Anonymous wrote:Anonymous wrote:Anonymous wrote:Based on OP's definition of settling, I think it's fine to "settle" as long as the guy treats you well, is a functional adult, and you would like to co-parent with him.
I actually think if you married a man based on fatherhood potential and being a decent human, you will wind up attracted to him even if you are not initially that attracted. As you get older, those qualities are much, much more attractive than physical attributes. Plus most men who are attractive when they are young will start to look less attractive. Respect, kindness, and being a loving, involved father and partner are forever. Also if they are a decent person and good dad, then even if the marriage doesn't work out, you'll be okay co-parenting with them.
I would not advise settling for a man who is unkind, selfish, treats you poorly, etc. Especially not to have kids!
I'm an older woman and the qualities you mention are just the minimum standards. I need to be sexually attracted to a man for things to work. Sure, people become older and not as aestheticly pleasant, but they still can have sex appeal or other non-physical qualities that keep me interested.
To each their own. I'm a woman in my early 50s and the happiest marriages I know are not the ones with the hottest people. Once a couple has kids, physical attraction seems to take a backseat to things like emotional maturity, being reliable, and having good communication. And while you might call these "minimum standards" for men, the vast majority of men don't meet them. Like the VAST majority (a lot of women don't meet these standards either, there are lots of dysfunctional and self-centered people in the world).
Also something I have personally found is that competence, communication, and being a good dad make men hotter. Like you can take a man with middling looks (balding, a little beer paunch) and watch him tenderly get a kid ready for the school day while making jokes and keeping things light, and then bring his sick wife a cup of tea in bed, and you will want to jump him right there. Or at least I would. If he can do that while also exercising regularly and holding down a decent job? I'd take him over Brad Pitt any day of the week and twice on Sundays.
Anonymous wrote:Anonymous wrote:Based on OP's definition of settling, I think it's fine to "settle" as long as the guy treats you well, is a functional adult, and you would like to co-parent with him.
I actually think if you married a man based on fatherhood potential and being a decent human, you will wind up attracted to him even if you are not initially that attracted. As you get older, those qualities are much, much more attractive than physical attributes. Plus most men who are attractive when they are young will start to look less attractive. Respect, kindness, and being a loving, involved father and partner are forever. Also if they are a decent person and good dad, then even if the marriage doesn't work out, you'll be okay co-parenting with them.

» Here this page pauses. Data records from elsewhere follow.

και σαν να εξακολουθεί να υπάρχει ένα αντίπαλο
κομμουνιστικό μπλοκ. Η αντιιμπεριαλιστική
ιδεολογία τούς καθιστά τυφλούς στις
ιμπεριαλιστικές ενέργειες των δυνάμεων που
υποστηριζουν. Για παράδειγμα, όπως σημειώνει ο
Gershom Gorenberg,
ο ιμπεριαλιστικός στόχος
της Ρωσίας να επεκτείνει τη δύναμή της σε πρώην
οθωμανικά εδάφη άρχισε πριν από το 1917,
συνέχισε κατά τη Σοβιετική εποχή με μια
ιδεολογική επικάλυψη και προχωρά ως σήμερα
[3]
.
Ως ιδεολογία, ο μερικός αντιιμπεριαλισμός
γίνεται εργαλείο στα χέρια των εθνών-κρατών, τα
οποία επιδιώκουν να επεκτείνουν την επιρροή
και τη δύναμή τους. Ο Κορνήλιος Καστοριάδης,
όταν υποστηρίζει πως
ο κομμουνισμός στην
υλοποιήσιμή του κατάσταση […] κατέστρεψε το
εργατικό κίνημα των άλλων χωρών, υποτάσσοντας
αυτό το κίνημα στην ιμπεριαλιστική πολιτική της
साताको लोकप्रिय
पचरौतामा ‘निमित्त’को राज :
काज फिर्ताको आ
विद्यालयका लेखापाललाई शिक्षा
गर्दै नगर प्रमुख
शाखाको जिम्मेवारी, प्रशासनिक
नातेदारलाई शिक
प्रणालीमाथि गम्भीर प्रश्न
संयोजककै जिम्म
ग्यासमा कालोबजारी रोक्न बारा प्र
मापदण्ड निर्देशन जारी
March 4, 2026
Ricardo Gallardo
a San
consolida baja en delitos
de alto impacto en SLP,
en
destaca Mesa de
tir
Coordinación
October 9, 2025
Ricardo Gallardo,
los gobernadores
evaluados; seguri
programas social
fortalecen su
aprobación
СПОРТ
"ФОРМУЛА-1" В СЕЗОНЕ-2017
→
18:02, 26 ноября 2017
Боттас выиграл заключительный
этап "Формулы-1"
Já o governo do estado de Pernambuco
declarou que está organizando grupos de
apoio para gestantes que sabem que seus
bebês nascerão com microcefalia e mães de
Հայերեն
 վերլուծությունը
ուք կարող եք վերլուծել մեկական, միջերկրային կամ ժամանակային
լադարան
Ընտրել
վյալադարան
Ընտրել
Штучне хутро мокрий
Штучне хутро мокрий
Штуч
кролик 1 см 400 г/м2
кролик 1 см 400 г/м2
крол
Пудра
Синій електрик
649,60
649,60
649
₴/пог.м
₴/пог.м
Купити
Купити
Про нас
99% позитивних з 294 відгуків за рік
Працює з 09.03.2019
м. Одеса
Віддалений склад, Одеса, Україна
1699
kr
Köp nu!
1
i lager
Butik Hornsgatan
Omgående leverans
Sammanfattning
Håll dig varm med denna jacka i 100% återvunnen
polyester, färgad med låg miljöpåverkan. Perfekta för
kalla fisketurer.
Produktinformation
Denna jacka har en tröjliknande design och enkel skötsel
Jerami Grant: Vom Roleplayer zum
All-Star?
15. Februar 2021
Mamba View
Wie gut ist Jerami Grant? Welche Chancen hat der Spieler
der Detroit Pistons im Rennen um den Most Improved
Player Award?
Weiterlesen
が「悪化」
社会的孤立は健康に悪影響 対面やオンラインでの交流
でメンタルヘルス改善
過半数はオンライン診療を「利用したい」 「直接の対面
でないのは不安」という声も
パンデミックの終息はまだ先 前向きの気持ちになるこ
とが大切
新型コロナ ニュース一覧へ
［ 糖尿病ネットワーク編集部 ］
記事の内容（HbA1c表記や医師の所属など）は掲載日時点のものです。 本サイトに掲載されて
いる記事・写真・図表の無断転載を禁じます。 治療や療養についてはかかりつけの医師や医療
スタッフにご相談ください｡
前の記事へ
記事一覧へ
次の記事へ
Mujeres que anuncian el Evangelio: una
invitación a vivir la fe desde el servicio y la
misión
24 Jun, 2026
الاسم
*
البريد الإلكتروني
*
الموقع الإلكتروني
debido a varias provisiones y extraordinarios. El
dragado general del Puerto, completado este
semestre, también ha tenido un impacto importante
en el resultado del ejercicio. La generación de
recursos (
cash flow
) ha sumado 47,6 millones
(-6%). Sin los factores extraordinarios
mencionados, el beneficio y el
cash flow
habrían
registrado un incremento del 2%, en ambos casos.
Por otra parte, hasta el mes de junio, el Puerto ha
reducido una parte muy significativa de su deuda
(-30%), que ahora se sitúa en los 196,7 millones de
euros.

I would not advise settling for a man who is unkind, selfish, treats you poorly, etc. Especially not to have kids!
I'm an older woman and the qualities you mention are just the minimum standards. I need to be sexually attracted to a man for things to work. Sure, people become older and not as aestheticly pleasant, but they still can have sex appeal or other non-physical qualities that keep me interested.
Anonymous wrote:Based on OP's definition of settling, I think it's fine to "settle" as long as the guy treats you well, is a functional adult, and you would like to co-parent with him.
I actually think if you married a man based on fatherhood potential and being a decent human, you will wind up attracted to him even if you are not initially that attracted. As you get older, those qualities are much, much more attractive than physical attributes. Plus most men who are attractive when they are young will start to look less attractive. Respect, kindness, and being a loving, involved father and partner are forever. Also if they are a decent person and good dad, then even if the marriage doesn't work out, you'll be okay co-parenting with them.
I would not advise settling for a man who is unkind, selfish, treats you poorly, etc. Especially not to have kids!
Anonymous wrote:Anonymous wrote:To all the people saying that she should settle, would you give the same advice to a man?
Women always settle.
Men invariably get more than they deserve.
Anonymous wrote:Anonymous wrote:To all the people saying that she should settle, would you give the same advice to a man?
I didn't give the "settle" advice, but yes, at a certain point men also may have to settle if they want to get married and have kids, or just stay single. Most people over estimate their attractiveness.